The study was one of several carried out as part of the Tasmanian Healthy Brain Project, based on the grade point average (GPA) of older students.
Professor Vickers said that as the global population rapidly aged, one of the fastest- growing groups enrolling in university and college courses was older adults seeking new career opportunities, who were approaching retirement or retired.
However, this was the first time a study had been carried out which looked at major factors influencing academic performance in university students over the age of 50.
The Tasmanian Healthy Brain Project was established in 2010 to investigate whether brain stimulation through engagement in university study, may provide resilience to ageing-related cognitive decline and dementia.
Study participant Sue Bailey said the project had provided her with many academic and personal benefits.
I am pleased to be part of this important world-first study into dementia.

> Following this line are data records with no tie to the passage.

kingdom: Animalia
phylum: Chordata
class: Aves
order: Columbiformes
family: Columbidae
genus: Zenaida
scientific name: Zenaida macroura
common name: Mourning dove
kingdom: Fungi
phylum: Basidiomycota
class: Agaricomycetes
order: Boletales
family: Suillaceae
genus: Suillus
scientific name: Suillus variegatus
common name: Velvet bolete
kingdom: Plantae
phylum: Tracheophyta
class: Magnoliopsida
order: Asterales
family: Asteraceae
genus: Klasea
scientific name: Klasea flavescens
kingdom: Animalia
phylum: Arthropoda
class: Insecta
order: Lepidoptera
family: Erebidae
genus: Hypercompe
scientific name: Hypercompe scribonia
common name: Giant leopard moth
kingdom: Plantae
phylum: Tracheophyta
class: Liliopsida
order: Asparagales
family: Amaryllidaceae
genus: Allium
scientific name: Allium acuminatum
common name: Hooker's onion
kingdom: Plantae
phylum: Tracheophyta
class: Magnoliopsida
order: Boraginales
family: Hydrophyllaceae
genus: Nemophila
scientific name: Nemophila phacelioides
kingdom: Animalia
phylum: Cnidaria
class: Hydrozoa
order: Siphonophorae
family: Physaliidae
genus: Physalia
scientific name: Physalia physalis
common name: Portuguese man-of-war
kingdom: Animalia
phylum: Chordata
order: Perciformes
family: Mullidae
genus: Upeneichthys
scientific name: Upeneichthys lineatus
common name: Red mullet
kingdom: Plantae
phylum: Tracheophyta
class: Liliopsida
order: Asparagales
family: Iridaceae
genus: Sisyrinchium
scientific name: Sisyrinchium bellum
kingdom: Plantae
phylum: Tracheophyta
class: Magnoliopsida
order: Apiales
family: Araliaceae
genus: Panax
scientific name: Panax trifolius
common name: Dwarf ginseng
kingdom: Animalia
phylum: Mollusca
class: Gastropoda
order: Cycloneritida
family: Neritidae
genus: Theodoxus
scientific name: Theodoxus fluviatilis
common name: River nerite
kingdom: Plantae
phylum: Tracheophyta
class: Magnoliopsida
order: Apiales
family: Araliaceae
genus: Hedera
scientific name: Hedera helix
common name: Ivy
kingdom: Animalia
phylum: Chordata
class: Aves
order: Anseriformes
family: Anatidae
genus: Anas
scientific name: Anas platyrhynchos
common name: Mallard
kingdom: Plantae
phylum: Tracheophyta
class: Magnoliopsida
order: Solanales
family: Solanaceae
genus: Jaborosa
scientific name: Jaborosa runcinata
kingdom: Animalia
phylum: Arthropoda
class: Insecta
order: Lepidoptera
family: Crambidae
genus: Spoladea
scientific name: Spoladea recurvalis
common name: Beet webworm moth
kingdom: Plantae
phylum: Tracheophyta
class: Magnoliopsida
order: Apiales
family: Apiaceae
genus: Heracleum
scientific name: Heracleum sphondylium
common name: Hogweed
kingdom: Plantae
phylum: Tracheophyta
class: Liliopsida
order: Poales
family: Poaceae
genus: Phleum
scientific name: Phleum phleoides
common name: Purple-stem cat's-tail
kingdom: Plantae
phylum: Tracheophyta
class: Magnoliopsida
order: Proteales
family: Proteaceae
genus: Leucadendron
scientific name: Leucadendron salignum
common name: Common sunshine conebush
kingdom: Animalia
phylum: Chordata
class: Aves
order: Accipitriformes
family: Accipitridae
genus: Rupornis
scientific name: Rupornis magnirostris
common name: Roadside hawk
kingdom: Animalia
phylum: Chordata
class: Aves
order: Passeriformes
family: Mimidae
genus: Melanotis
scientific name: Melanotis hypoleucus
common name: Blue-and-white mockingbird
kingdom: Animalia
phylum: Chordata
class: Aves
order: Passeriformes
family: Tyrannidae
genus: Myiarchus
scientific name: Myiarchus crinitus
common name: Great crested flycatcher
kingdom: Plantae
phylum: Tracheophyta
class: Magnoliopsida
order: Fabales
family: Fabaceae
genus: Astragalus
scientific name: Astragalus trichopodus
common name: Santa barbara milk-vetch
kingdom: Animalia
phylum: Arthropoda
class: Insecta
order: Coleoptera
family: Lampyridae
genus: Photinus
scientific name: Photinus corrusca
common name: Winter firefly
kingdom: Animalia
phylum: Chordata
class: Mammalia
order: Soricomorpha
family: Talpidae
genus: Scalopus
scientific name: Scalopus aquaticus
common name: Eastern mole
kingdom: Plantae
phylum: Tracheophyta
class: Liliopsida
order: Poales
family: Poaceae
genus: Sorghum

“I have learned so much and have always been motivated by the knowledge that I was studying as part of the Healthy Brain Project and for my beloved late mother who died in 2009 after a long battle with dementia.”
Professor Vickers said many studies carried out as part of the project had already shown the broad benefits of study in older people – especially in relation to dementia.
“Other studies by the Wicking Centre have already shown that older adult engagement in education can build cognitive reserve and enhance capacity in skills such as language processing, both of which may reduce the risk of dementia.”